It all started on Friday when I had a look at the pictures I took in Berlin, during the KDE-Bindings meeting and on my way to the airport in the city center. I found them incredibly noisy, my digital camera is starting to age, it’s more than four years old, so I was wondering if it wouldn’t be a good idea to replace it. At first, I had decided to wait a little bit before buying a DSLR, but seeing how poorly hand-held camera still behave, yay they have more mega-pixels, but why is it useful if the results is completely noisy and blurry ? And you can’t tell yourself that you will buy one of the low mega-pixels camera, since they also have crap results, since they sell their product on the number of mega-pixels, no manufacturer will take the time of making a good hand-held camera, sad. So I turned myself to a DSLR (help with the fact that price have considerably dropped recently).
Since new babies are introduces with a picture:
I didn’t had time to use it much, but I still spend sometime yesterday afternoon taking pictures in Toulouse, but I already like it a lot, since I was able to concentrate on just taking pictures instead of spending time adjusting options, while still having the possibility to adjust them for extreme situation. Which is good, I am so used to take picture with a silver film, entry level camera Nikon F60, where the only things you can do is adjust the speed and aperture, which is about all you usually need.
Here is a view of the Capitole:
Back to the point, KDE applications, since that’s probably all you want to hear about. One of the usual feature of DSLR camera is the possibility to save pictures as RAW file, which is basically a dump of the sensor output to memory. To be precise, there is no such things as a RAW file format, there are about hundred of them, for each camera manufacturer, model and sensors.
Now that I have a camera with RAW, I want proper support for it in Krita and in my KDE environment. Especially that I was stupid enough to shot around 20 pictures as RAW files while I just wanted to have one or two for testing.
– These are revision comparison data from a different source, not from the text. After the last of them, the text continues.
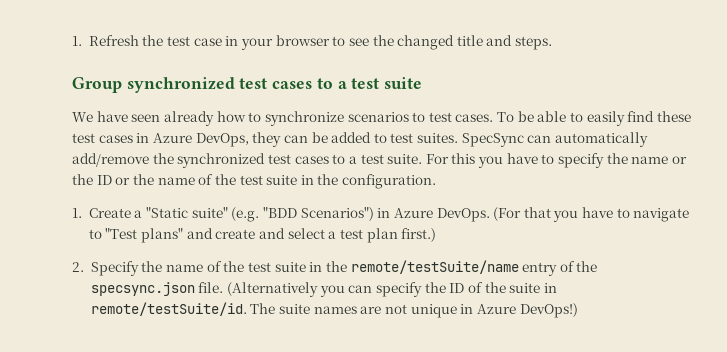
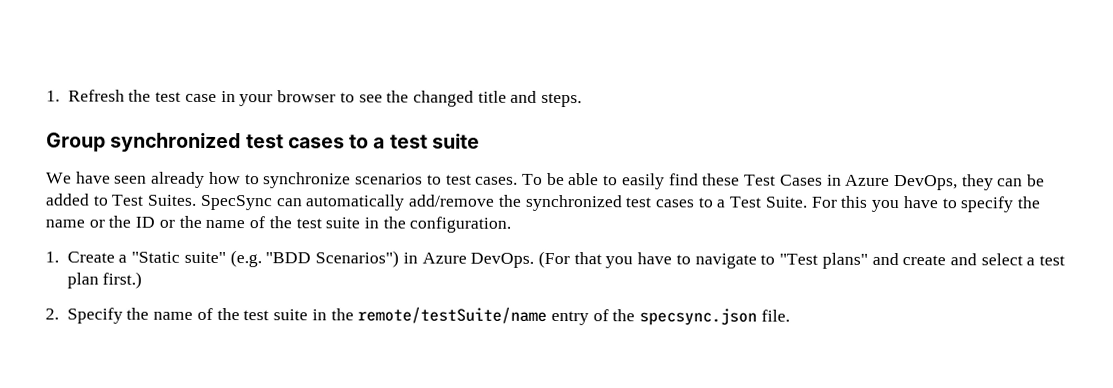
[72,133,133,143] test cases -> [744,174,823,186] Test Cases
[390,133,459,143] test suites. -> [111,194,197,206] Test Suites.
[360,154,423,164] test suite. -> [729,196,807,208] Test Suite.
[227,282,557,297] [90,302,578,318] (Alternatively you can specify the ID of the suite in remote/testSuite/id. The suite names are not unique in Azure DevOps!) -> (790, 315) none

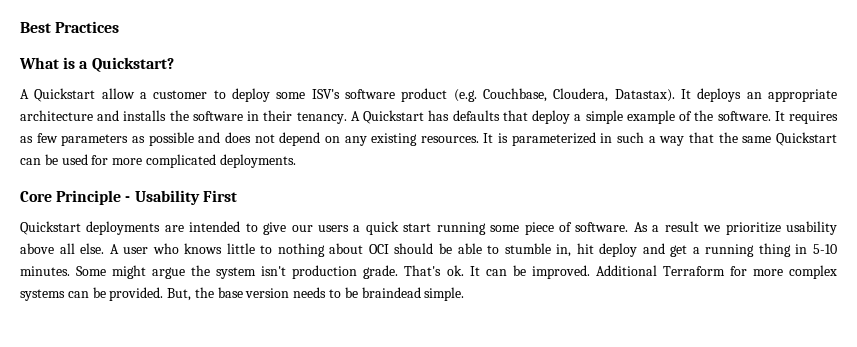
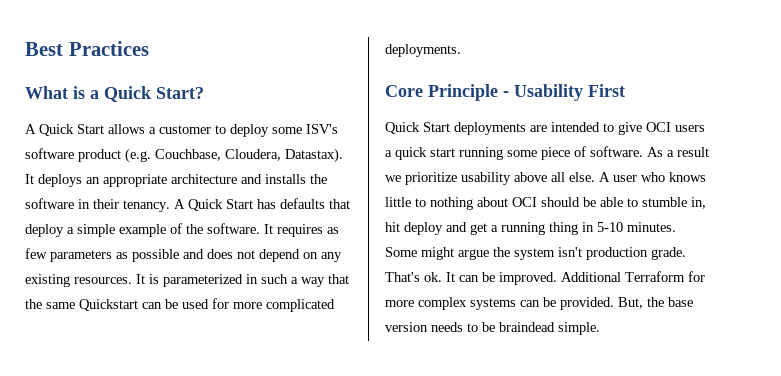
[91,57,174,72] [20,88,135,102] Quickstart? // A Quickstart allow -> [104,86,204,102] [25,124,145,136] Quick Start? // A Quick Start allows
[363,110,425,124] Quickstart -> [188,199,253,211] Quick Start
[20,221,81,235] Quickstart -> [385,122,450,134] Quick Start
[291,225,313,232] our -> [646,122,671,132] OCI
On unix, the main application to decode RAW files in something useful is dcraw. In the KDE side we have libkdcraw, which offers a front-end to a stable dcraw version (yes one of the bad side of dcraw is that it is not a library, but a command line tool whose option changes all the time) and a configuration widget. Using that library I told myself it would be easy to write a KDE based RAW decoder. Yes, I know there are already quiet a few of them, but Darkroom is like 400 lines of code, since all the logic is either in dcraw or in libkdcraw which is shared among KDE applications.
A few hours later, here is the result:
You can get it from my website if you want to play with it. I am not to sure about its future, one things is certain, I don’t want to invest much time in Darkroom, maybe on libkdcraw, or of course Krita, which would bring back improvements to Darkroom.
Import RAW in Krita
The next logical things to do is to get an importer for RAW in Krita, actually there was one in Krita 1.6, but did I mentioned that interfacing with dcraw sucked ? Well, that means the Krita RAW importer start stopping working and there was no one who had time to fix it and maintaining, that’s where using libkdcraw will help us, since the maintaining burden is shared (or currently delegated).
So a few minutes after Darkroom was finished, a new RAW importer from Krita was written (things are much easier when you know the API of a library):
I have some RAWorld Domination Plan for Krita, I am toying with the idea of editing the RAW file inside Krita instead of importing it, but that’s for an other time, maybe in a year or two.